Apron-Advocacy for the Good of the Nation State? Patterns of Political Participation among Nationalist Women in Contemporary Japan

2008年4月23日 / 6.30 P.M.

Kimiko Osawa, University of Wisconsin, Madison

In this presentation I will examine the ideologies and activities of members in Japan’s women’s nationalistic groups. Nihon Josei no Kai (Japan Women’s Group) and Tatenaosō Nippon Josei Juku (Rebuild Japan: Women’s School) are the two main women’s nationalistic groups in contemporary Japan. Both were founded in the early 2000s. Both tend to praise pre-war Japan (especially Meiji-era Japan) and its conservative social order and morality, including its gender norms.

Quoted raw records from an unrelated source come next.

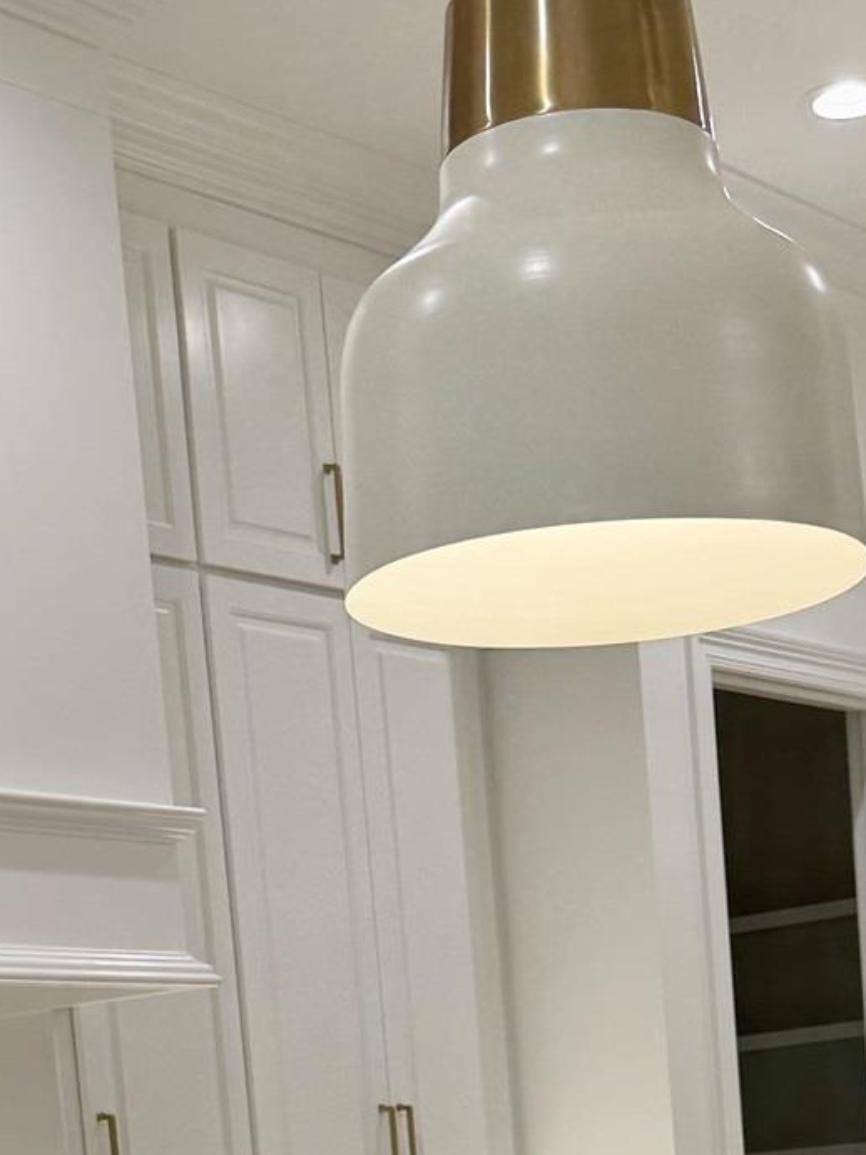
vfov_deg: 22.4
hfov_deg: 18.4
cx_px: 590
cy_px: 1416
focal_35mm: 80
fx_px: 2669
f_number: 1.78
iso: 64
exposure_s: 1/120
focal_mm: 6.76
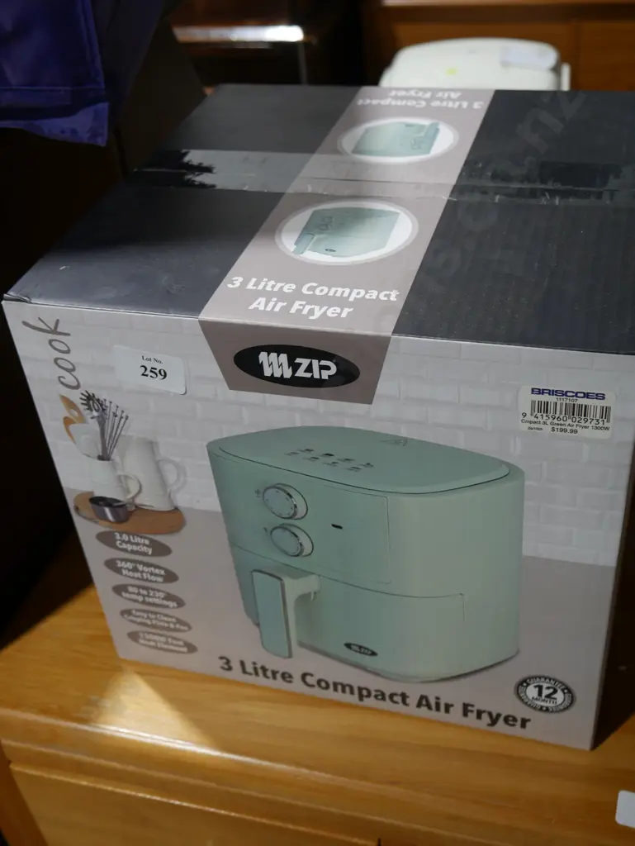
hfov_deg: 36.0
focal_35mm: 40
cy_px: 423
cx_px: 318
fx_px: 978
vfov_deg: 46.8
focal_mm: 20
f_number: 4.4
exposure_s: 1/60
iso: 250
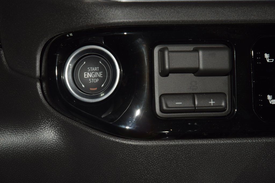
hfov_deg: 19.5
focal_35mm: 105
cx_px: 138
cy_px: 92
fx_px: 802
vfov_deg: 13.0
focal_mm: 70
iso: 100
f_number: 8
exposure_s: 1/125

Activists in these groups attempt to influence public policies and the political process alike. They strive for their conservative ideals to be adopted in the political sphere. The main question to be asked in this research is why these women are being active political participants when, at the same time, they are upholding conservative gender norms in which women are primarily defined as mothers and wives who stay home and take care of their families. Furthermore, their active political participation is interesting to study against the backdrop of contemporary Japan’s political culture with the women’s level of political participation being lower than that of men, and a general political apathy being widespread among citizens.

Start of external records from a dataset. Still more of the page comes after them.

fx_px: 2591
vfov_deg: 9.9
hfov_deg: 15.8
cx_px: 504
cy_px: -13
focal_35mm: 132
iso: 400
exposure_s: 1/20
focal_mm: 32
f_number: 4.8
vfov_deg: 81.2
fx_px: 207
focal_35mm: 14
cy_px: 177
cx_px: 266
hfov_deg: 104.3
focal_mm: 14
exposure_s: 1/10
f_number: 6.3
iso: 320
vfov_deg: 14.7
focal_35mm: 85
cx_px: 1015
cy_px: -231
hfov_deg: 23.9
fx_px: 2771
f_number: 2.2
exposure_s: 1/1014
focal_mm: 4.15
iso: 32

Instead of offering definitive arguments, I will present some possible answers to my research questions. I will describe who these nationalist women and women’s groups are, what their ideals and arguments are, and what kind of activism they engage in. This presentation is based on data I have collected so far through interviews of activists, participant observation within one of the aforementioned women’s groups, and archival research.

Kimiko Osawa is a Ph.D. candidate in political science at the University of Wisconsin, Madison. She is currently a visiting researcher at Tokyo University’s Institute for Social Science on a grant by the Matsushita International Foundation.